==== Extrait ====

(procès-verbal de la séance du mercredi 20 novembre 2002)

Le président Pascal CLÉMENT : L’organisme américain de régulation des marchés financiers traverse actuellement une crise profonde : non seulement il a échoué dans son rôle de tour de contrôle, mais il semble également durablement discrédité dans le rôle de policier que lui attribue la loi Sarbanes-Oxley. Au-delà des problèmes de personnes, le cas américain pose la question du contrôle des contrôleurs. Comment garantir leur bonne foi ? Suffit-il, comme on le pensait pour les dirigeants nommés aux États-Unis, d’être un bon gestionnaire dans le privé pour être à même de réguler les marchés financiers ? La loi peut-elle résoudre cette difficulté qui trouve sa source dans le problème de l’éthique ? Par ailleurs, j’aimerais savoir si vous estimez judicieux de parler, à propos de la la sphère économique et financière d’une « culture endogamique » (Le Monde, 24 octobre 2002), qui inclurait jusqu’aux contrôleurs eux-mêmes. Enfin, il nous intéresserait de savoir comment vous voyez la future amf : régulateur ou policier, au risque de se couper du monde des affaires ?

Mme Monique BOURVEN : Le cmf n’a pas à connaître directement de l’ensemble des problèmes de gouvernement d’entreprise. Ce n’est pas son rôle. Il en connaît indirectement lors des opérations financières. Il dispose en son sein de trois représentants des émetteurs. Il ne se trouve pas au cœur des institutions de régulation du gouvernement d’entreprise.

La situation actuelle des marchés financiers s’explique partiellement par la situation économique générale. Il y a un an et demi, les États-Unis connaissaient encore une croissance régulière, forte et continue. Le marché financier en tenait compte en projetant la poursuite de cette croissance. Puis, l’économie américaine et les économies européennes se sont ralenties. La bourse a normalement connu un infléchissement de sa tendance. Cela n’aurait pas dû provoquer une crise, mais seulement des corrections de cours. S’il y a eu crise, c’est parce que, sur un marché mondial excessivement cher - mis à part le marché japonais en crise depuis dix ans -, des événements politiques sont intervenus et ont provoqué des à-coups dans la tendance ; un choc des cours a résulté des attentats du 11 septembre 2001, mais le ressort naturel du marché a joué au bout d’un mois et demi. Cependant, le vrai problème a été posé par le scandale Enron et par ceux qui ont suivi. Ce qui est au cœur de nos préoccupations, c’est la crise de confiance, qui s’explique par le fait qu’on s’est aperçu, aux États-Unis et en Europe, qu’on ne pouvait pas toujours faire confiance à ce qui était publié par les sociétés. Je simplifie, mais la valorisation d’une action ne veut rien dire en valeur absolue. Elle repose sur une actualisation dans le futur de projections bénéficiaires. Si la base n’est pas bonne, toute l’évaluation s’effondre. La disparition d’Arthur Andersen, la chute de WorldCom, de la société Swisslife et d’Enron ont touché directement la confiance des investisseurs. Mathématiquement, ces événements ont écorné le credo d’évaluation des marchés.

====

--- Travail demandé ---
[a] Recopiez la partie de l'extrait comprise entre « Mme Monique BOURVEN : Le » et « du gouvernement d’entreprise. », ces deux bornes incluses.
[b] D'après l'extrait, après le choc des cours causé par les attentats du 11 septembre 2001, au bout de combien de temps le ressort naturel du marché a-t-il joué ?

==== Données ci-dessous ====

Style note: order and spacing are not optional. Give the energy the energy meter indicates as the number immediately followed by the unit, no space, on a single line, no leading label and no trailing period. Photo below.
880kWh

====

--- Réponses rédigées ---
[a]
Mme Monique BOURVEN : Le cmf n’a pas à connaître directement de l’ensemble des problèmes de gouvernement d’entreprise. Ce n’est pas son rôle. Il en connaît indirectement lors des opérations financières. Il dispose en son sein de trois représentants des émetteurs. Il ne se trouve pas au cœur des institutions de régulation du gouvernement d’entreprise.

[b] Au bout d'un mois et demi.